--- BEGIN Text section ---

The following is a list of awards and nominations received by English actress and musician Samantha Morton. Known for her work in independent films, her accolades include a Golden Globe Award and a BAFTA TV Award, in addition to a BAFTA Fellowship and nominations for two Academy Awards, an Actor Award, and a Primetime Emmy Award.

In 2000, Morton received a nomination for the Academy Award for Best Supporting Actress for her performance as a mute laundress in Woody Allen's comedy-drama mockumentary Sweet and Lowdown (1999). Four years later, she received a nomination for the Academy Award for Best Actress for her performance as the mother of a immigrant Irish family in In America (2002), as well as a nomination for the Actor Award for Outstanding Performance by a Cast in a Motion Picture along with the film's ensemble. Morton's performances as writer Deborah Curtis in Control (2007) and as a widow in The Messenger (2009) also earned praise, and earned her nominations for the BAFTA Award for Best Actress in a Supporting Role and the Critics' Choice Movie Award for Best Supporting Actress respectively.

For television, Morton won the Golden Globe Award for Best Supporting Actress – Series, Miniseries or Television Film and was nominated for the Primetime Emmy Award for Outstanding Supporting Actress in a Limited or Anthology Series or Movie and the BAFTA TV Award for Best Actress for her performance as Myra Hindley in Longford (2006). Morton made her directorial debut with the television film The Unloved (2009), for which she won the BAFTA TV Award for Best Single Drama. She was honored with the BAFTA Fellowship in 2024.

--- END Text section ---

(Your goal)
Using the text on Samantha Morton's awards, say whether each statement agrees with it: (a) The Unloved earned Morton a BAFTA TV Award; (b) Morton received the BAFTA Fellowship in 2020; (c) Morton's Best Supporting Actress Oscar nomination came for playing a mute laundress. Answer yes or no for each, and quote the text's deciding words.

--- BEGIN Records provided ---

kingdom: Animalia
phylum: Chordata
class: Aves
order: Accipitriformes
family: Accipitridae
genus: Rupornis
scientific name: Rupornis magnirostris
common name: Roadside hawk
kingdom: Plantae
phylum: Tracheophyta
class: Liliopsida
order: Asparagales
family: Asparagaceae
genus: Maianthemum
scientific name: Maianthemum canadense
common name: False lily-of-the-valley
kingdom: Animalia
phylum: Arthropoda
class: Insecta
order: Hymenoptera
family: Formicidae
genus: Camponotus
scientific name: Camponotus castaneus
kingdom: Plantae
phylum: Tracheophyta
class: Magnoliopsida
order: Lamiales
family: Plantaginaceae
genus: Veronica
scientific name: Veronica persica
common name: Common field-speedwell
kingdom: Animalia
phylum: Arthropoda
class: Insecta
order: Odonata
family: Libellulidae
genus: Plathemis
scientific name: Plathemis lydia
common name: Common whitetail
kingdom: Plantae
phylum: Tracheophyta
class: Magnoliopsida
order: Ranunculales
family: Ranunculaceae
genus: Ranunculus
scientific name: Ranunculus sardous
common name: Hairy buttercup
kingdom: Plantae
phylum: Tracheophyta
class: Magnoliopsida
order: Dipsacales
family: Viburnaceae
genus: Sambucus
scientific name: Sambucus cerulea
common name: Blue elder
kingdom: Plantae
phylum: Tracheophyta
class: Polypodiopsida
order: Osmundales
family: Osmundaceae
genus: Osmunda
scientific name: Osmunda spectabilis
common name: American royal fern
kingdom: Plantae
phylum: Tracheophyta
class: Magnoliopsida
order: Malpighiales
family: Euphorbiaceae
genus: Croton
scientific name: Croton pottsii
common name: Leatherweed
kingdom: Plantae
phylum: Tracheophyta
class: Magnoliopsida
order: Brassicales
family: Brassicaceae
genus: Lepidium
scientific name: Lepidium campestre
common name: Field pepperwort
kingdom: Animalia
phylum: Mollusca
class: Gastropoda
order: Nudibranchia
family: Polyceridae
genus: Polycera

--- END Records provided ---

(Exercise solution)
(a) Yes: "The Unloved (2009), for which she won the BAFTA TV Award for Best Single Drama"
(b) No: "She was honored with the BAFTA Fellowship in 2024."
(c) Yes: "a nomination for the Academy Award for Best Supporting Actress for her performance as a mute laundress"